Berlinale-Rückblick (2)

von Yulia Krylova (Casa-Programmgruppe)

Filme können dabei helfen, um den gegenwärtigen globalen Geschehnissen und Sorgen für wenigstens 90 Minuten zu entkommen. Während diese Strategie in den Lockdowns mithilfe von älteren Filmen möglich war, wurden schrittweise auch die neusten Berlinale Filme logistisch und thematisch von der Corona-Krise eingeholt. Dies hat sich vor allem nicht nur durch die verringerte Zahl an Schauspieler*innen und Statist*innen und der bevorzugten Wahl von leeren Drehorten gezeigt, sondern auch auf die jeweiligen Inhalte, die zwangsweise Parallelen zur Pandemie herstellten, ausgewirkt.

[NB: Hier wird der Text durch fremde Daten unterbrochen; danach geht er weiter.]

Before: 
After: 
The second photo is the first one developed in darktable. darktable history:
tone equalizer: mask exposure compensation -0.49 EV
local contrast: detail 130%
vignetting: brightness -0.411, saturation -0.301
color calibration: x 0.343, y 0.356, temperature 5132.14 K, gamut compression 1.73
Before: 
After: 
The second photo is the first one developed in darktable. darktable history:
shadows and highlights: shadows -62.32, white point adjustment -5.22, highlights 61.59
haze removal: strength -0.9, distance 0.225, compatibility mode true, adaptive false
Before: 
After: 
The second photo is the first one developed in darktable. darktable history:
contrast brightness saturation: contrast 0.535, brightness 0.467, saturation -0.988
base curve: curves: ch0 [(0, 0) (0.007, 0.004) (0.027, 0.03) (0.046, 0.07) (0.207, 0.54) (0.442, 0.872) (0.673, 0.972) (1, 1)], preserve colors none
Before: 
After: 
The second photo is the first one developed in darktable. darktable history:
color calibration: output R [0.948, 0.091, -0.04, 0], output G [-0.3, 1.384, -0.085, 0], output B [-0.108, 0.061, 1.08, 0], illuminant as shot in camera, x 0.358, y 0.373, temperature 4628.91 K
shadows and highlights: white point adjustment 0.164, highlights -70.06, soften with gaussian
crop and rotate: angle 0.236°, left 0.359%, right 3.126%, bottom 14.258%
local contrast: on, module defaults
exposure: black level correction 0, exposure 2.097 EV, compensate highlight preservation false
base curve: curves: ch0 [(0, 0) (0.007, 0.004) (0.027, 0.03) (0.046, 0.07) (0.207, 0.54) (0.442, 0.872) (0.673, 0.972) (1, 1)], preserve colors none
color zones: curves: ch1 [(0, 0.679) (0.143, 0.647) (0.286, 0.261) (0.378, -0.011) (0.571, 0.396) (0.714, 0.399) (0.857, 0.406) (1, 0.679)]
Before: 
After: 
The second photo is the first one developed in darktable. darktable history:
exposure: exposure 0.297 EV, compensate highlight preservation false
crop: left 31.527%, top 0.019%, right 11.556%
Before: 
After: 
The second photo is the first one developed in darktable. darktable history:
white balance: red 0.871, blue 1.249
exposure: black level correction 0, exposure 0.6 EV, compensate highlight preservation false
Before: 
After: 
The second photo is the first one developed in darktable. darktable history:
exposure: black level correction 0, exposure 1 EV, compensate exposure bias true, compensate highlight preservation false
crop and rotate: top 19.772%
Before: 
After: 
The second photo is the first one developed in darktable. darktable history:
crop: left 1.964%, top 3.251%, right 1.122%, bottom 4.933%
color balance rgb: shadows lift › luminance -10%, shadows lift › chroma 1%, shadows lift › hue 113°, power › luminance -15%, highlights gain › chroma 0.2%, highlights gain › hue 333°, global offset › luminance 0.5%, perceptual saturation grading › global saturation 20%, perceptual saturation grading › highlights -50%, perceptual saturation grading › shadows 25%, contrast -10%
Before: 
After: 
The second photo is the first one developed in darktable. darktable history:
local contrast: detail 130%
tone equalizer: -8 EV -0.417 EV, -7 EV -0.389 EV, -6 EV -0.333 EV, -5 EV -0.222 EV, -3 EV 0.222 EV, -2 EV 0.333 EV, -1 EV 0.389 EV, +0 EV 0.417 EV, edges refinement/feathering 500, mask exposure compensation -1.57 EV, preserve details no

Mit Petite Maman von Céline Sciamma wird die 8-jährige Protagonistin mit der Einsamkeit durch ihre Situation als Einzelkind konfrontiert. Hervorgerufen durch den Tod ihrer Oma und dem damit verbundenen Rückzug der Mutter, sticht diese Suche nach Gesellschaft noch deutlicher hervor. Durch ihre kindliche Imagination versucht die Protagonistin, dem Alleinsein zu entkommen und die Sehnsucht nach ihrer Mutter zu verarbeiten. Die Kamera begleitet sie dabei nicht nur durch minimalistische Räume, sondern auch mit weiten Aufnahmen durch den Wald. Eine unschuldige und rührende Verarbeitung einer Mutter-Tochter Beziehung. ⭐⭐⭐⭐⭐

Ein weiterer familiärer Bund wird in dem kanadisch-libanesischen Film Memory Box von Joana Hadjithomas und Khalil Joreige auf die Probe gestellt. Ausgelöst durch ein Paket, dessen Inhalt aus Fotografien, Sprachaufzeichnungen und Texten der Mutter aus ihrer Jugend im Libanon während des Bürgerkriegs besteht, kurz bevor diese nach Kanada ausgewandert ist, wird die Frage nach Heimat, Grenzüberschreitungen und der Verarbeitung von Traumata aufgeworfen. Während die Tochter sich sehr schnell in dem nostalgischen Inhalt verliert, das Tempo der Mutter zögerlich bleibt und die Oma den neugefundenen Schatz am liebsten im Keller lassen möchte, wird die Vergangenheit und der damit verbundene Schmerz aufgearbeitet. Eine Reise durch die Zeit und um die Welt, die sehr spezifisch und dennoch auf so vielen Ebenen universell erscheint. ⭐⭐⭐⭐⭐

Wheel of Fortune and Fantasy von Ryusuke Hamaguchi stellt drei separate Kurzgeschichten vor: eine Dreiecksbeziehung, welche die eigene Welt doch kleiner als erwartet erscheinen lässt, ein geplanter und dennoch unberechenbarer Sabotageversuch und ein gegenseitiges Missverständnis, welches in einer abgeänderten Gegenwart spielt, die als invertierte Version der Corona-Pandemie assoziiert werden könnte. Alle geprägt durch ein Zwischenspiel von Zufällen, Initiativen und den jeweiligen Konsequenzen, dahin führend zu einem Konglomerat von Verlusten, Reue und neuen Hoffnungen – angeleitet durch emotionsstarke Konversationen. ⭐⭐⭐⭐⭐

So sehr mich die Verarbeitung und stellenweise abstrakte Inszenierung der aktuellen globalen Lage angenehm überrascht hat, hoffe ich dennoch, dass diese für uns alle ermüdende Situation bald ihr Ende finden wird und somit auch, mit einer Verzögerung einhergehend, Covid-freie Filme wieder produziert und (vorzugsweise endlich wieder in unserem Casablanca) konsumiert werden können.